Bundy lovingly recalled the since-destroyed Sportatorium as the "quintessential arena," even though it was dilapidated and beyond repair.
"You could see the holes in it - it was hotter than hell in the summer, and you'd freeze your butt off in the winter," he said.
"When I think back at the Sportatorium, of all the places I've wrestled - a lot nicer places, a lot bigger buildings - but the Sportatorium, as a place to start off ... it just didn't get any better than that."
And what Foley-Snow get-together would be complete without a display of good-natured one-upsmanship?
Said Foley as he approached the dais at the banquet: "I never thought I'd really see this today ... the same room together, the first time, I think ... Karl Kox and Al Snow. 'The Killer' and the ratings killer."
Foley complained about traveling with the likes of Snow and Bob Holly, who watched their diets religiously as athletes-in-training.
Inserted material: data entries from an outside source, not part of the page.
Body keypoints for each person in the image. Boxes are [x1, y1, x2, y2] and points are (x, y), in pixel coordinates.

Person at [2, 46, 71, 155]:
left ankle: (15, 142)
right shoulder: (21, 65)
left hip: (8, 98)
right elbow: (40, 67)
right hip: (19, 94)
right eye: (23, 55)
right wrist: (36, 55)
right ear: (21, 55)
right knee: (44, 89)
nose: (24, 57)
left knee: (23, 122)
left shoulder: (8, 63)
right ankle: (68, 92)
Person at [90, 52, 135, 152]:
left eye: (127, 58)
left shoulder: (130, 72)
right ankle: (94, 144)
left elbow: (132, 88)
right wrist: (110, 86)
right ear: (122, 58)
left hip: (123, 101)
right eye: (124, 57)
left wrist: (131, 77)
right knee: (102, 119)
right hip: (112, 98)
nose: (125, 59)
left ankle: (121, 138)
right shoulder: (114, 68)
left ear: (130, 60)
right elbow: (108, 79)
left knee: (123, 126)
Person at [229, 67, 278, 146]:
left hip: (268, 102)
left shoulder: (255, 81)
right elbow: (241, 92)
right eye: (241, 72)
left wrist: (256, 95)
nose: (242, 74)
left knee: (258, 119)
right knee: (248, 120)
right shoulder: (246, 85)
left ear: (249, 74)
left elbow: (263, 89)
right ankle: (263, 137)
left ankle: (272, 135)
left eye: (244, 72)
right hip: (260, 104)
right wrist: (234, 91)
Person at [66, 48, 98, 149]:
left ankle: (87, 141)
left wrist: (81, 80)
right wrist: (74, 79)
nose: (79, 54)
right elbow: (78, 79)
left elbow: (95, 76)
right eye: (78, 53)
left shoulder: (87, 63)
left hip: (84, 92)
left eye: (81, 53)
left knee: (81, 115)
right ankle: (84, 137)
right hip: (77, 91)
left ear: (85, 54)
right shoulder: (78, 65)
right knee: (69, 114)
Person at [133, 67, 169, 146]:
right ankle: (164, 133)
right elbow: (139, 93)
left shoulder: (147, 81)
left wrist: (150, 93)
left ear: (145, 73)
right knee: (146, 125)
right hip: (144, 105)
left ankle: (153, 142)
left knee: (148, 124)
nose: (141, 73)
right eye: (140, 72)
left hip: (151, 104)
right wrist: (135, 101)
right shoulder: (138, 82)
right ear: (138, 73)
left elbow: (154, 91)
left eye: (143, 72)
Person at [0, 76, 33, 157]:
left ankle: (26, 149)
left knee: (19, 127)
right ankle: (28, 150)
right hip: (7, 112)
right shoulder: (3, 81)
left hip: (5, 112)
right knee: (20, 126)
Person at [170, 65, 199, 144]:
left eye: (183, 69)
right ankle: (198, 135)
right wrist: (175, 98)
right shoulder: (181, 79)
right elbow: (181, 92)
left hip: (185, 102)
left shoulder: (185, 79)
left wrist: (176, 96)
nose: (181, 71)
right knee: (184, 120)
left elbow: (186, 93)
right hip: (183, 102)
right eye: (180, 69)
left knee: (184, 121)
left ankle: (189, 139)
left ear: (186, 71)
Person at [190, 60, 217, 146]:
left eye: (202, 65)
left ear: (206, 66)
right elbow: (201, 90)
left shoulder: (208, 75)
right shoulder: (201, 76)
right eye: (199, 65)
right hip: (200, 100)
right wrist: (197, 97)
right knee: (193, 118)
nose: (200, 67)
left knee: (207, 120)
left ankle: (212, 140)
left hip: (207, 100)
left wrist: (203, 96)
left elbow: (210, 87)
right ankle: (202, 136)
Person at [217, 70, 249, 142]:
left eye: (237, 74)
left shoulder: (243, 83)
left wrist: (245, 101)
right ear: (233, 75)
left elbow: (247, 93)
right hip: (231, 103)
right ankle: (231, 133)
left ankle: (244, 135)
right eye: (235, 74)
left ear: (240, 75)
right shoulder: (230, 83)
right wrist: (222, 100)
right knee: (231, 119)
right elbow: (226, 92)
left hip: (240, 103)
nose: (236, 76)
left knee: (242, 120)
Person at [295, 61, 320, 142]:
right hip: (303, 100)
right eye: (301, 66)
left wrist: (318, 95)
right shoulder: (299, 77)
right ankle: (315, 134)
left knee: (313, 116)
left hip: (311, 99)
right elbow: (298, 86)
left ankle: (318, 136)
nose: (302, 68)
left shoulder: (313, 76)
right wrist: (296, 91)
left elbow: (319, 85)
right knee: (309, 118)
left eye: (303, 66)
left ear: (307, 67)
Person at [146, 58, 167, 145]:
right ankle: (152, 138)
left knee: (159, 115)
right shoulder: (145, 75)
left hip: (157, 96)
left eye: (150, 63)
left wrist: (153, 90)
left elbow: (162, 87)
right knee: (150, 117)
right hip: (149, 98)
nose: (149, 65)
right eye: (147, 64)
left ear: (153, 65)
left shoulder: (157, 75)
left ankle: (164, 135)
They wanted to eat the same thing every day, no matter what state we were in," he mused. "When I was in Louisiana, I wanted to eat Cajun food. When I was in Texas, I wanted to eat barbecue."
Snow quickly interrupted: "That's not true. Wherever we went, you always wanted to eat the same - free!"
This time, Foley acquiesced to his long-time foil. "You made a valid point there. Score one for Al," he said.
The sparring continued into Sunday, when the Link, in full gear, spotted Brooks, now a wrestling trainer in his native Texas, and took off after his old nemesis. Toting chair and chain, they renewed hostilities for a minute, much to the glee of onlookers.
"I didn't come here to wrestle on a Sunday morning," Brooks announced with mock indignation. "I'm not going to be jumped from behind. Do it to my face!"
Fan attendance was strong - several attendees said it was at least double that of the inaugural Wrestlecon last fall - and Britton said he plans to continue to stage wrestling festivals.
"There's a lot of interest, not just from the fans, but from the wrestlers," he said.